И действительно, через несколько минут Воркунов услышал глухой быстрый ропот, в котором выделялись отдельные голоса: идет, идет, идет, идет...
Воркунов протискался вперед, к первой проруби, к которой одновременно с ним подходил и мельник. Это был не очень высокий человек, но широкогрудый и широкоспинный и весь какой-то мощно кряжистый. На нем была теплая, гречником, шляпа, волчья шуба на плечах, романовские валенки, обшитые кожей, на ногах. Рыжая проседь чуть золотилась в его волосах, белых и еще молодых.
Приближаясь ко льду, он еще на ходу продолжал ироническую торговлю с лукавыми тристенскими мужиками:
-- Я вам в сотый раз говорю, что все щуки мои. Сказано -- и баста.
-- Да помилуй, Пров Силыч, -- настаивали тристенские, -- по всей по речушке по Зуре, почитай, только одни щуки и водятся. И придется нам после тебя только хвост облизать.
-- Брешете, пострелы, -- спокойно, густым басом возражал мельник. -- А лещ, а подлещик, а окунь, а плотва, а ерш? А пескарь-та? А шелеспер? А налим? Все ведь ваше останется, да еще с каким избытком. А я сказал -- моя щука; быть по сему. Да вы еще, хитрецы этакие, своего бредня сюда не присчитали.
Поторговались, пособачились еще немного и решили послушаться дедушку Прова Силыча. Ведь не пропадать же дорогому бредню.
Но мельник не сразу утих. Он громко позвал во свидетели договора купца Владимира Порфирьича и Василь Васильича, агронома.
-- А то у этих шильников слово-то не больно крепкое. Так в случае я их и к мировому притяну.
И самым спокойным образом стал отдавать распоряжения:
-- Вы, отцы и дяденьки, сделайте-к прорубь на чутолочку поширше, обрубите мало-мало топорами, чтобы мне под воду лезть было способнее. А вы, молодые кобельки, натаскайте хворосту и сухостоя, чтобы костер на берегу разложить, а и мне над головой свету давать. А к вам, господин агроном, у меня будет серьезнейшая просьба: когда буду под воду спущаться, то будет у меня в руке тоненький канатик, а другой его конец я уж вас попрошу непременно в своей руке держать и по нужде потравливать. А как я вам тревожно задергаю сигнал канатиком, то, значит, задыхаюсь или устал. И тут вы меня, ваше благородие, начинайте подымать кверху, а если не осилите, то заставьте этих молодых лоботрясов помогать.

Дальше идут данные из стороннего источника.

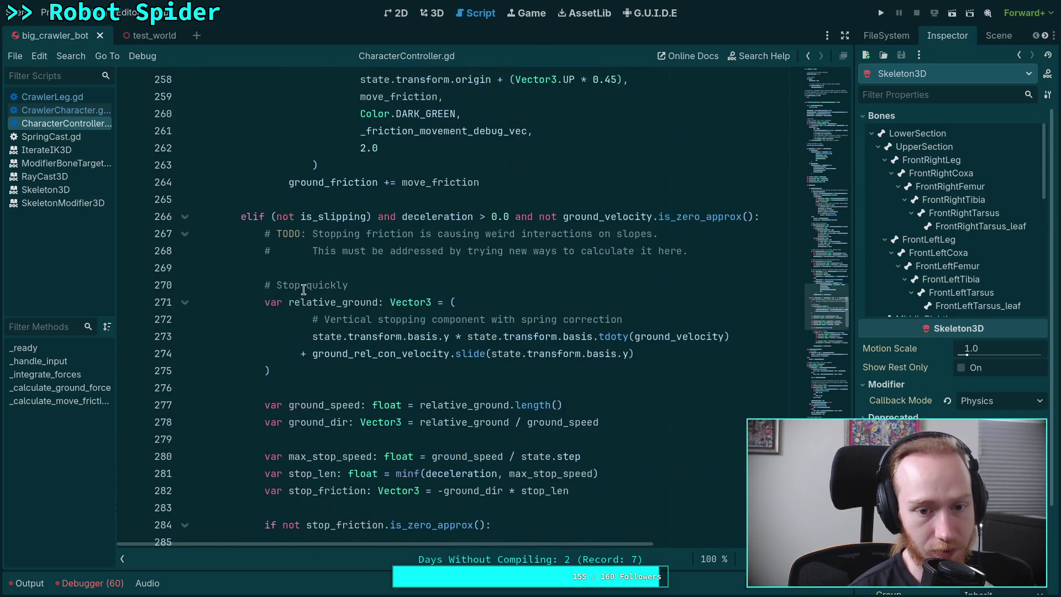
scroll(303, 290, "up", 17)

Этот, точно сильный, старец не суетился, не торопился и не терялся. Его приказания исполнялись с необычайным толком. Еще на берегу он проверил сравнительную натянутость вытащенных наружу сетей бредня. Потом снял с себя шубу и романовские валенки, оставшись только в портках и в холщовой рубахе.
-- Господи, благослови! -- сказал он, взявши в одну руку кирпич, а другой рукой подав конец веревки агроному. -- Ныряю.
Густо бухнуло его тело в прорубь, и быстро побежала веревка в руках Воркунова...
Кто не знает о том, как невероятно быстро мчится час, когда каждая его секунда драгоценна, и как мучительно длинна секунда, когда ее отягощает ужас, боль или жадное ожидание. Воркунову казалось, что прошло ужасно много времени с того момента, когда мельник шлепнулся в воду и исчез в ней. Веревка не двигалась. Она только слабо двигалась поверху, не давая знать о себе.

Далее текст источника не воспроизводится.